== Data records
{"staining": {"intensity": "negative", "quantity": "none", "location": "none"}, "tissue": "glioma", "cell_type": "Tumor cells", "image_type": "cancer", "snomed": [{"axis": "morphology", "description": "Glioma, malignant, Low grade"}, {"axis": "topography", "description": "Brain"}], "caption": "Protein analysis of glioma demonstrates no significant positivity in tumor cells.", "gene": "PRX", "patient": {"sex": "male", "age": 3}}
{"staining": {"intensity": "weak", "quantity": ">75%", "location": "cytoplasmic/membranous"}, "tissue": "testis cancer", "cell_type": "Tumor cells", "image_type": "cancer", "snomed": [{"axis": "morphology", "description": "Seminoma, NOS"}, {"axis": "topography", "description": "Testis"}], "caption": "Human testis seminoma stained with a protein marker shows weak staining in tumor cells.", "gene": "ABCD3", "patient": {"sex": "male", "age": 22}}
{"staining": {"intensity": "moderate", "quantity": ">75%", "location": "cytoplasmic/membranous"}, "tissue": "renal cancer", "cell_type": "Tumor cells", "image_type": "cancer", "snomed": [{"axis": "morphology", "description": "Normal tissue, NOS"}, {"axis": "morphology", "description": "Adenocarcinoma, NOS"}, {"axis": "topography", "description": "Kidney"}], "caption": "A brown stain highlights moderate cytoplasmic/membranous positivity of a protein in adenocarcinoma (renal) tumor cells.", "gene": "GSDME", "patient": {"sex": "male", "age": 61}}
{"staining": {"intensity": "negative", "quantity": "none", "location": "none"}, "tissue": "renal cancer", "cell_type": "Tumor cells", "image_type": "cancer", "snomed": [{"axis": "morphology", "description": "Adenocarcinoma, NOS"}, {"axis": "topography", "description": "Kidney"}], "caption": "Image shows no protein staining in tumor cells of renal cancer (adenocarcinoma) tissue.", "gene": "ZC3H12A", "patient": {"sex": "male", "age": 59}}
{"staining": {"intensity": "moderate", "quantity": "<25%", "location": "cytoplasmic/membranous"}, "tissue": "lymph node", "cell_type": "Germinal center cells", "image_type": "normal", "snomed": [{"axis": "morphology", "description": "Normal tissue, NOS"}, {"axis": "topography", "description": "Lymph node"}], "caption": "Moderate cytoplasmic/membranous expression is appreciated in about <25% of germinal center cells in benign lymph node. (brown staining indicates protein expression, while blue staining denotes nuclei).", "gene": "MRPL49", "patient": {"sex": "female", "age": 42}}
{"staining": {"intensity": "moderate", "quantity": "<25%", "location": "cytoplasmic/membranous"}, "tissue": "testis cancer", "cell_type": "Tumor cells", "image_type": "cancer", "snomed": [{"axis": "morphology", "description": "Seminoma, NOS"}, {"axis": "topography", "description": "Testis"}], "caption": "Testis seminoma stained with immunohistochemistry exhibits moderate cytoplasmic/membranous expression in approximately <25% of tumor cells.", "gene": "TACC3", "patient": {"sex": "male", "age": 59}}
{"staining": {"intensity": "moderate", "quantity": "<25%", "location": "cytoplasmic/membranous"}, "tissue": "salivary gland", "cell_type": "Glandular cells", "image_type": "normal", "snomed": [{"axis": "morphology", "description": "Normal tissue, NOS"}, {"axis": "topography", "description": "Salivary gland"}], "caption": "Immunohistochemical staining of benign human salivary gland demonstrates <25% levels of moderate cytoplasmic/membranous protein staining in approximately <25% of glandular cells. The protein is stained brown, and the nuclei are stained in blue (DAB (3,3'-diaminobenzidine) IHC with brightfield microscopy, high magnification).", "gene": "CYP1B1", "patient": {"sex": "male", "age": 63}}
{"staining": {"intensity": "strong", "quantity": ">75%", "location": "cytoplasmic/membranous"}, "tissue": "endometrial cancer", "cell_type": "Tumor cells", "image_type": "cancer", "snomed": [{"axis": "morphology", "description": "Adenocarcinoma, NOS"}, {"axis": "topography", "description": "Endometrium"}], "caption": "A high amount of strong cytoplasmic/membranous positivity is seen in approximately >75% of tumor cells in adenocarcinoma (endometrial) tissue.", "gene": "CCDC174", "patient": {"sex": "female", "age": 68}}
====
▸ **Try it**
Every record, from the first to the last, should be transcribed exactly.

▸ **Solution to this problem**
{"staining": {"intensity": "negative", "quantity": "none", "location": "none"}, "tissue": "glioma", "cell_type": "Tumor cells", "image_type": "cancer", "snomed": [{"axis": "morphology", "description": "Glioma, malignant, Low grade"}, {"axis": "topography", "description": "Brain"}], "caption": "Protein analysis of glioma demonstrates no significant positivity in tumor cells.", "gene": "PRX", "patient": {"sex": "male", "age": 3}}
{"staining": {"intensity": "weak", "quantity": ">75%", "location": "cytoplasmic/membranous"}, "tissue": "testis cancer", "cell_type": "Tumor cells", "image_type": "cancer", "snomed": [{"axis": "morphology", "description": "Seminoma, NOS"}, {"axis": "topography", "description": "Testis"}], "caption": "Human testis seminoma stained with a protein marker shows weak staining in tumor cells.", "gene": "ABCD3", "patient": {"sex": "male", "age": 22}}
{"staining": {"intensity": "moderate", "quantity": ">75%", "location": "cytoplasmic/membranous"}, "tissue": "renal cancer", "cell_type": "Tumor cells", "image_type": "cancer", "snomed": [{"axis": "morphology", "description": "Normal tissue, NOS"}, {"axis": "morphology", "description": "Adenocarcinoma, NOS"}, {"axis": "topography", "description": "Kidney"}], "caption": "A brown stain highlights moderate cytoplasmic/membranous positivity of a protein in adenocarcinoma (renal) tumor cells.", "gene": "GSDME", "patient": {"sex": "male", "age": 61}}
{"staining": {"intensity": "negative", "quantity": "none", "location": "none"}, "tissue": "renal cancer", "cell_type": "Tumor cells", "image_type": "cancer", "snomed": [{"axis": "morphology", "description": "Adenocarcinoma, NOS"}, {"axis": "topography", "description": "Kidney"}], "caption": "Image shows no protein staining in tumor cells of renal cancer (adenocarcinoma) tissue.", "gene": "ZC3H12A", "patient": {"sex": "male", "age": 59}}
{"staining": {"intensity": "moderate", "quantity": "<25%", "location": "cytoplasmic/membranous"}, "tissue": "lymph node", "cell_type": "Germinal center cells", "image_type": "normal", "snomed": [{"axis": "morphology", "description": "Normal tissue, NOS"}, {"axis": "topography", "description": "Lymph node"}], "caption": "Moderate cytoplasmic/membranous expression is appreciated in about <25% of germinal center cells in benign lymph node. (brown staining indicates protein expression, while blue staining denotes nuclei).", "gene": "MRPL49", "patient": {"sex": "female", "age": 42}}
{"staining": {"intensity": "moderate", "quantity": "<25%", "location": "cytoplasmic/membranous"}, "tissue": "testis cancer", "cell_type": "Tumor cells", "image_type": "cancer", "snomed": [{"axis": "morphology", "description": "Seminoma, NOS"}, {"axis": "topography", "description": "Testis"}], "caption": "Testis seminoma stained with immunohistochemistry exhibits moderate cytoplasmic/membranous expression in approximately <25% of tumor cells.", "gene": "TACC3", "patient": {"sex": "male", "age": 59}}
{"staining": {"intensity": "moderate", "quantity": "<25%", "location": "cytoplasmic/membranous"}, "tissue": "salivary gland", "cell_type": "Glandular cells", "image_type": "normal", "snomed": [{"axis": "morphology", "description": "Normal tissue, NOS"}, {"axis": "topography", "description": "Salivary gland"}], "caption": "Immunohistochemical staining of benign human salivary gland demonstrates <25% levels of moderate cytoplasmic/membranous protein staining in approximately <25% of glandular cells. The protein is stained brown, and the nuclei are stained in blue (DAB (3,3'-diaminobenzidine) IHC with brightfield microscopy, high magnification).", "gene": "CYP1B1", "patient": {"sex": "male", "age": 63}}
{"staining": {"intensity": "strong", "quantity": ">75%", "location": "cytoplasmic/membranous"}, "tissue": "endometrial cancer", "cell_type": "Tumor cells", "image_type": "cancer", "snomed": [{"axis": "morphology", "description": "Adenocarcinoma, NOS"}, {"axis": "topography", "description": "Endometrium"}], "caption": "A high amount of strong cytoplasmic/membranous positivity is seen in approximately >75% of tumor cells in adenocarcinoma (endometrial) tissue.", "gene": "CCDC174", "patient": {"sex": "female", "age": 68}}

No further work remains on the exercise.